→ **练习任务**
请逐行复述下列全部记录中的文字，一字不改。作答时略去图片，只保留文字。

→ **所给记录**
• • • •
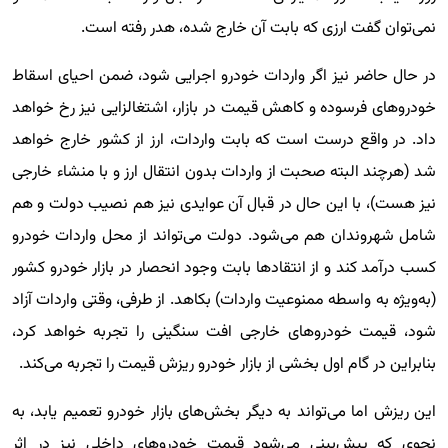
نمی‌توان گفت ارزی که بابت آن خارج شده، هدر رفته است.
در حال حاضر نیز اگر واردات خودرو اجرایی شود، ضمن احیای اسقاط
خودروهای فرسوده و کاهش قیمت در بازار، اشتغالزایی نیز رخ خواهد
داد. در واقع درست است که بابت واردات، ارز از کشور خارج خواهد
شد (هرچند البته صحبت از واردات بدون انتقال ارز و با منشاء خارجی
نیز هست)، با این حال در قبال آن عوایدی نیز هم نصیب دولت و هم
شامل شهروندان هم می‌شود. دولت می‌تواند از محل واردات خودرو
کسب درآمد کند و از انتقادها بابت وجود انحصار در بازار خودرو کشور
(به‌ویژه به واسطه ممنوعیت واردات) بکاهد. از طرفی، وقتی واردات آزاد
شود، قیمت خودروهای خارجی افت سنگینی را تجربه خواهد کرد،
بنابراین در گام اول بخشی از بازار خودرو ریزش قیمت را تجربه می‌کند.
این ریزش اما می‌تواند به دیگر بخش‌های بازار خودرو تعمیم یابد، به
نحوی که پیش‌بینی می‌شود قیمت خودروهای داخلی نیز در اثر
• • • •
→ **例题解答**
نمی‌توان گفت ارزی که بابت آن خارج شده، هدر رفته است.
در حال حاضر نیز اگر واردات خودرو اجرایی شود، ضمن احیای اسقاط
خودروهای فرسوده و کاهش قیمت در بازار، اشتغالزایی نیز رخ خواهد
داد. در واقع درست است که بابت واردات، ارز از کشور خارج خواهد
شد (هرچند البته صحبت از واردات بدون انتقال ارز و با منشاء خارجی
نیز هست)، با این حال در قبال آن عوایدی نیز هم نصیب دولت و هم
شامل شهروندان هم می‌شود. دولت می‌تواند از محل واردات خودرو
کسب درآمد کند و از انتقادها بابت وجود انحصار در بازار خودرو کشور
(به‌ویژه به واسطه ممنوعیت واردات) بکاهد. از طرفی، وقتی واردات آزاد
شود، قیمت خودروهای خارجی افت سنگینی را تجربه خواهد کرد،
بنابراین در گام اول بخشی از بازار خودرو ریزش قیمت را تجربه می‌کند.
این ریزش اما می‌تواند به دیگر بخش‌های بازار خودرو تعمیم یابد، به
نحوی که پیش‌بینی می‌شود قیمت خودروهای داخلی نیز در اثر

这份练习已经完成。